The concentration variance and spatial covariance resulting from convective‐dispersive transport driven by a uniform mean flow in second‐order stationary conductivity fields was derived in a Lagrangian framework based on a first‐order approximation of solute particle trajectories. The approximation of the concentration (co)variances for large injection volumes is considerably simplified by defining the concentration at a certain location x and time t in terms of the “backward” solute trajectory probability distribution. This is the probability that the trajectory of a fictitious microscopic and indivisible solute particle, which is in a volume Δx centered around x at time t , was at the time of solute injection, t 0 , in the injection volume, V 0 . The approximated concentration (co)variances were validated against concentration covariances derived from transport simulations in generated second‐order stationary conductivity fields. The approximate solutions reproduced fairly well the effects of local scale dispersion and of the spatial variability of the hydraulic conductivity on the concentration (co)variance. The effect of the spatial structure of the hydraulic conductivity field on the spatial covariance of the concentrations was investigated in order to identify parameters that can be unequivocally determined from the structure of the concentration field.
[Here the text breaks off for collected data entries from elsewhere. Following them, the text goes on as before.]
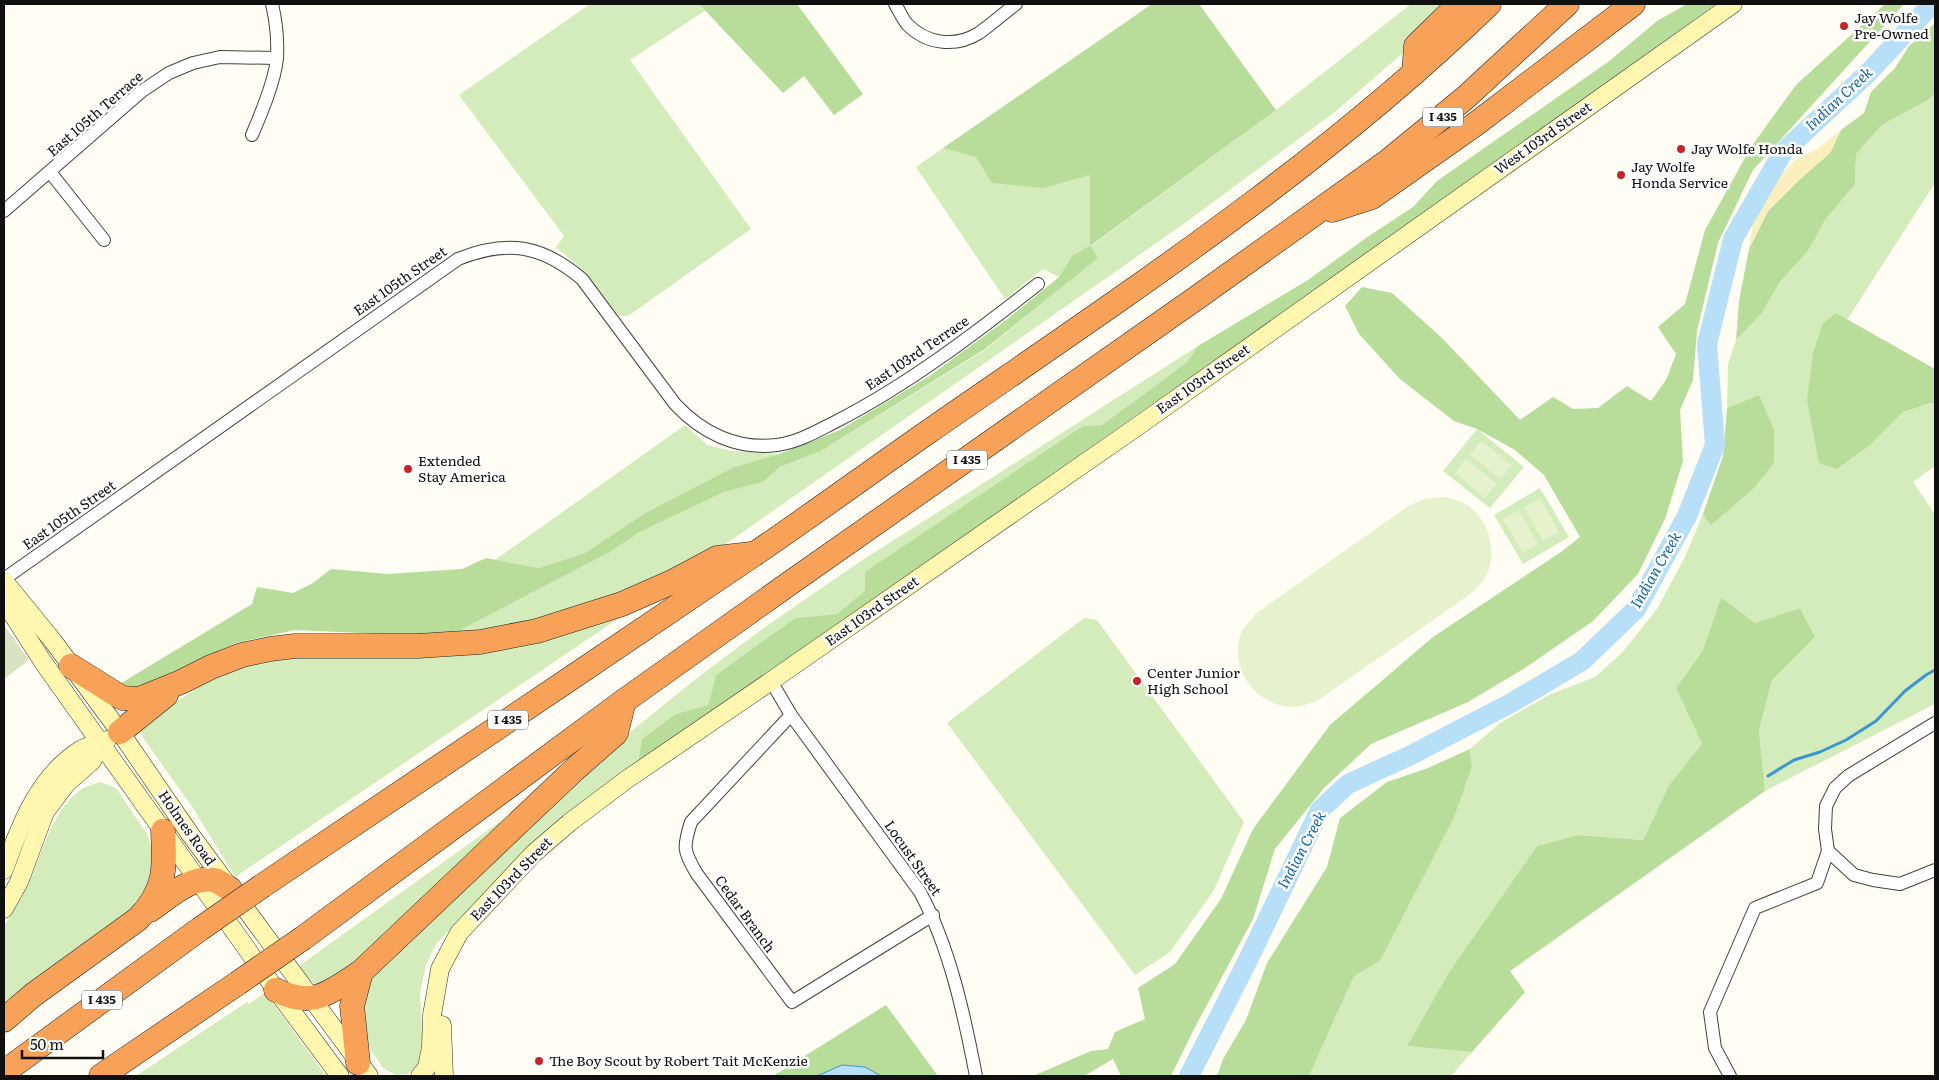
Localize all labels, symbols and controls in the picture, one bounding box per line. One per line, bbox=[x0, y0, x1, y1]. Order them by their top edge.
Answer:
place label: Jay Wolfe Pre-Owned bbox=[1854, 7, 1929, 43]
marker: Jay Wolfe Pre-Owned bbox=[1838, 20, 1850, 32]
water label: Indian Creek bbox=[1799, 60, 1878, 135]
street label: East 105th Terrace bbox=[42, 66, 147, 160]
street label: West 103rd Street bbox=[1490, 96, 1595, 178]
road number: I 435 bbox=[1423, 108, 1463, 126]
place label: Jay Wolfe Honda bbox=[1691, 138, 1803, 158]
marker: Jay Wolfe Honda bbox=[1675, 143, 1687, 155]
place label: Jay Wolfe Honda Service bbox=[1631, 156, 1728, 192]
marker: Jay Wolfe Honda Service bbox=[1615, 169, 1627, 181]
street label: East 105th Street bbox=[349, 240, 450, 320]
street label: East 103rd Terrace bbox=[861, 310, 972, 394]
street label: East 103rd Street bbox=[1152, 338, 1254, 418]
place label: Extended Stay America bbox=[418, 450, 506, 486]
road number: I 435 bbox=[947, 450, 987, 470]
marker: Extended Stay America bbox=[402, 463, 414, 475]
street label: East 105th Street bbox=[18, 474, 119, 554]
water label: Indian Creek bbox=[1623, 526, 1686, 612]
street label: East 103rd Street bbox=[821, 570, 923, 650]
place label: Center Junior High School bbox=[1147, 662, 1240, 698]
marker: Center Junior High School bbox=[1131, 675, 1143, 687]
road number: I 435 bbox=[488, 710, 528, 730]
street label: Holmes Road bbox=[154, 786, 221, 869]
water label: Indian Creek bbox=[1270, 806, 1331, 892]
street label: Locust Street bbox=[880, 816, 947, 899]
street label: East 103rd Street bbox=[465, 832, 556, 925]
street label: Cedar Branch bbox=[711, 871, 781, 956]
road number: I 435 bbox=[82, 990, 122, 1010]
scale bar bbox=[22, 1028, 104, 1060]
text: 50 m bbox=[30, 1032, 64, 1055]
place label: The Boy Scout by Robert Tait McKenzie bbox=[549, 1050, 808, 1070]
marker: The Boy Scout by Robert Tait McKenzie bbox=[533, 1055, 545, 1067]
For a given spreading of the solute plume in the mean flow direction, X 11 ( t ), a given spatial correlation length of the log e transformed hydraulic conductivity in the transverse to flow direction, I ƒ2 , and a given local scale dispersion D d the concentration covariance was nearly invariant and hardly influenced by the anisotropy of the covariance function, e , and the variance, σ f 2 , of the log e transformed conductivity. As a result, e and σ f 2 cannot be unequivocally determined from the spatial structure of the concentration field. The concentration variance and spatial covariance in the transverse to mean flow direction are predominantly determined by the lateral component of the local scale dispersion, D d22 and by the spatial correlation length of the log e transformed conductivity in the transverse to flow direction, I ƒ2 . These two parameters might be unequivocally derived from the concentration (co)variance.